What would cause a line trace to deflect from the crosshairs?

My hit markers are deflecting from my crosshairs based on how far I turn my character. I am trying to have a sphere trace go from the barrel of my gun to where the crosshairs are pointing (in the center of the screen). My solution was to do a line trace from the center of the camera along the forward vector (through the crosshairs), then break the hit result and find the ‘Impact Point’, and then use that ‘Impact Point’ as my ‘End’ on my sphere trace. This works for the most part, except for one thing.
When I play it, the sphere trace goes to my crosshairs initially, but if I rotate, the sphere trace exaggerates my rotation. As I turn further left, my sphere trace drifts further and further left from the crosshairs. If I turn right, the crosshairs move slowly (but noticeably) further to the right of the crosshairs. I am at a loss for what to do. Please help.

Understood. However, the distance between the hit marker and the crosshairs changes based on how far I turn the player. By changing the FPS template crosshairs’ offset, the distance between crosshair and hit marker wouldn’t change.

Are you using the standard first person template? If so, the crosshair there is not in the center of the screen, it’s offset a bit.

I think your problem is on the END point, when you calculate forward vector x 1000.

Try this, instead of getForwardVector, use this function I created.

Initial location: will be same location as your start.
Initial rotation: pass your Player.GetControlRotation value (NOT THE CAMERA VALUE)

I think this will solve your problem.

I’ll try that on Monday and let you know what happens. Thank you for the help! Vectors are a strange beast.

So, no luck so far. I did some messing around (and I’m not 100% sure of what I did), and the hit markers are no longer drifting from the crosshairs. However, the line traces are now consistent in their offset. I am not great with vector math. It seems UE4 treats location data the same as unit directional data. And why do you suggest adding the initial vector (location) to the forward vector (directional)?
In my blueprint, I am now doing a forward vector trace from the player camera, finding the impact point, then calculating the ‘Look at Rotation’ from the gun barrel to the first impact point, and then converting that to a unit vector for the second line/sphere trace. Any and all help/input would be super welcome.
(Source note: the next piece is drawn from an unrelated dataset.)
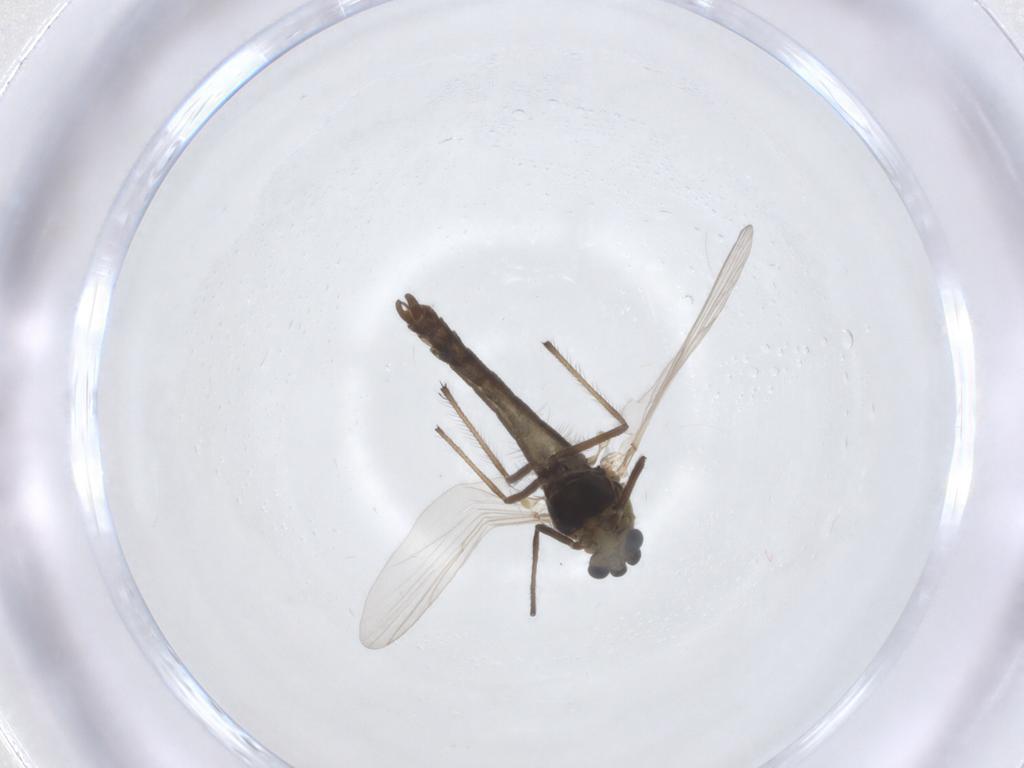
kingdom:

261199-linetrace-strangness.jpg

You have to add your Forward Vector x 1000 to the camera location, like you do for the second trace. And make it more than 1000; 1000 is just about 10 meters, it’s too little, the trace may sometimes end in the air with no hit at all.
Edit: oh, it’s 10000, that should do.

Forward Vector is basically a direction, it has no data about the initial location, so if you want to get the correct hit point, you have to set the origin for it, and that is your camera location.

Edit: yes, location is also a vector in UE4, you should think of it as a vector from 0,0,0 to where the actor is. Directional vectors are always normalized, i.e. their length is always 1 unit.
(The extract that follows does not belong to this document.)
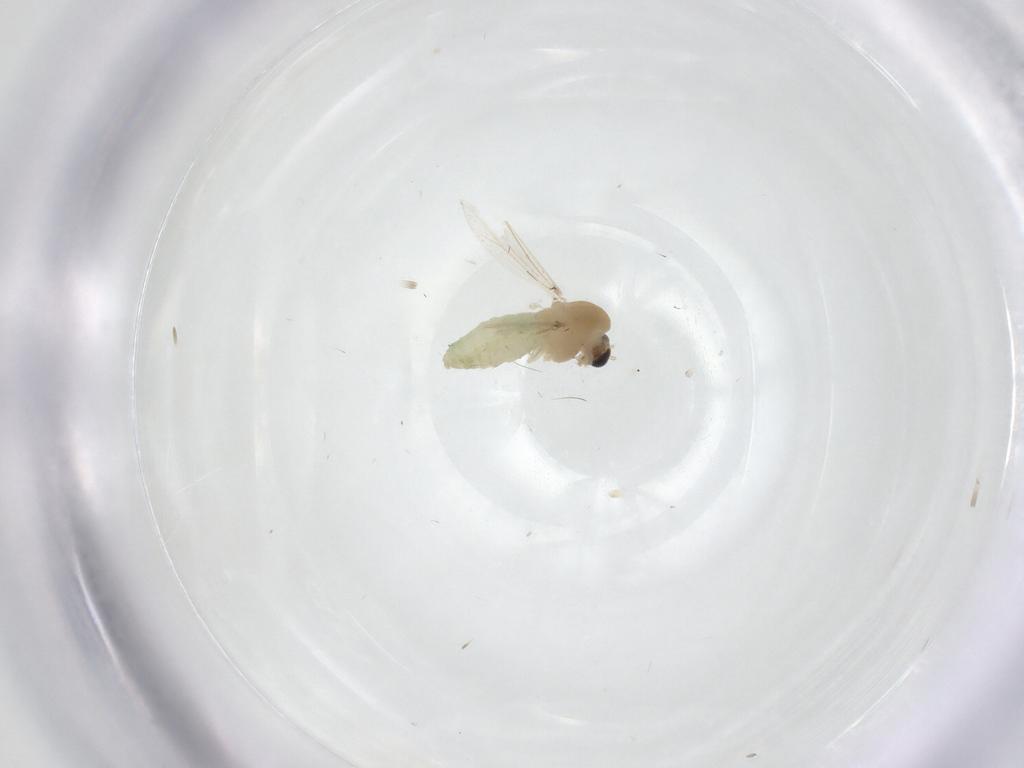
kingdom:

You were right. I had to add in the three different vectors. I will post a screenshot later, when I get back into the project. Basically what I did was…

  1. Line Trace and then Break Hit Result
  2. Find Impact Location
  3. Find ‘Look at Rotation’ between the barrel of the gun and the Impact Location
  4. Get ‘Forward Vector’ of that rotation
  5. Add that Forward Vector * 10,000 + Gun Barrel location + Player Camera location

Everything seems to work fine now. Yay! Thank you for helping and explaining vectors!

I’m glad you achieved what you wanted, but I don’t get something.


4. How can you get a forward vector of the rotation? Rotation itself is already a vector. You can get Forward Vector of an actor. Find Look At Rotation already returns you the direction from your gun barrel to the impact point.


5. If you add three vectors, the result will not be correct. When you get the vector from the Find Look At Rotation node, you only have to add it to the Gun Barrel location, not the Camera location. (Edtd: Unless the Gun is a child to the Camera and you add the Gun’s relative location; in that case the result would be correct; but instead you can get the Gun’s world location and leave the Camera be)


Just a little trick to do to check if it’s right: select everything in the level and move it alond the axes by a few thousand units. I think the default level is somewhere around 0,0,0 in the world coordinates, and maybe if anything with the vectors is not right, you won’t see a great difference. But if your character’s location is somthing like 7648,2345,990, the error of adding more vectors that you should will be quite visible.